Responding to patient anger: development and evaluation of an oncology communication skills training module

Philip A Bialer, David Kissane, Richard Brown, Tomer Levin, Carma Bylund
Palliative & Supportive Care 2011, 9 (4): 359-65

OBJECTIVE: The purpose of this study was to develop a communication skills training (CST) module for oncology healthcare professionals on how to more effectively respond to patient anger. We also sought to evaluate the module in terms of participant self-efficacy and satisfaction.

METHOD: The development of this module was based on a systematic review of the literature and followed the Comskil model previously used for other doctor-patient CST. Using an anonymous 5-point Likert scale, participants rated their pre-post self-efficacy in responding to patient anger as well as their satisfaction with the course. Data were analyzed using a paired sample t test.
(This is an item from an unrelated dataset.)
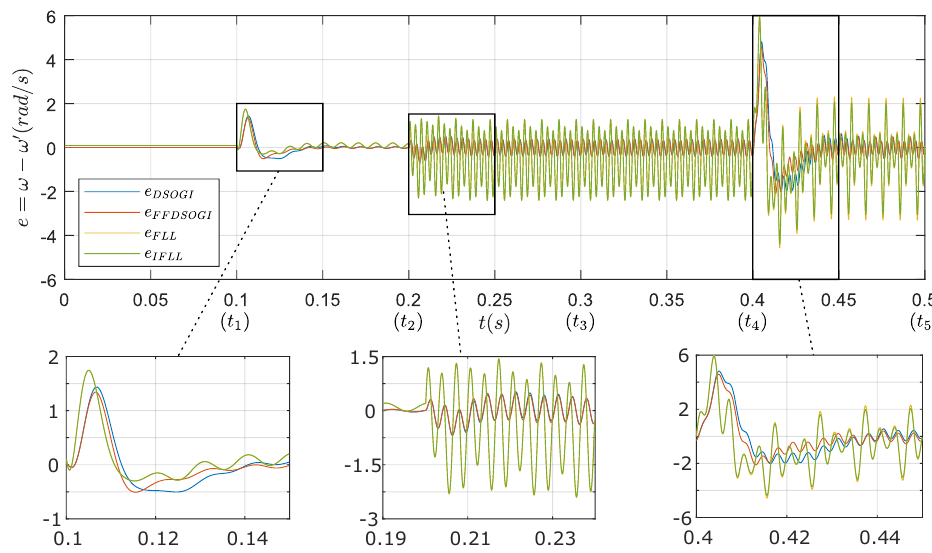
Figure 11. Estimated frequency errors for the different methods during test #1.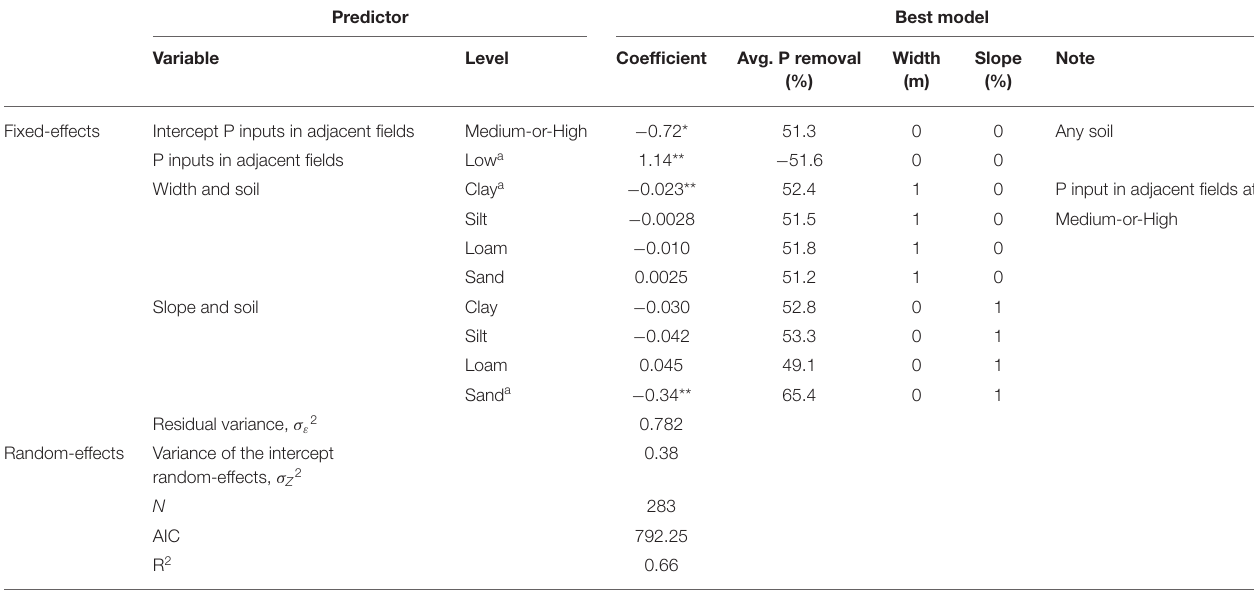
TABLE 4 | The best regression model. Predictor Best model Variable Level Coefficient Slope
RESULTS: During the academic years 2006-2009, 275 oncology healthcare professionals participated in a CST that focused on responding to patient anger. Participants' confidence in responding to patient anger increased significantly (p < 0.001) after attending the workshop. They also agreed or strongly agreed to five out of six items assessing course satisfaction 92-97% of the time.

SIGNIFICANCE OF RESULTS: We have developed a CST module on how to respond to patient anger, which is both effective and useful. Training healthcare professionals to respond more effectively to patient anger may have a positive impact on the patient-physician relationship.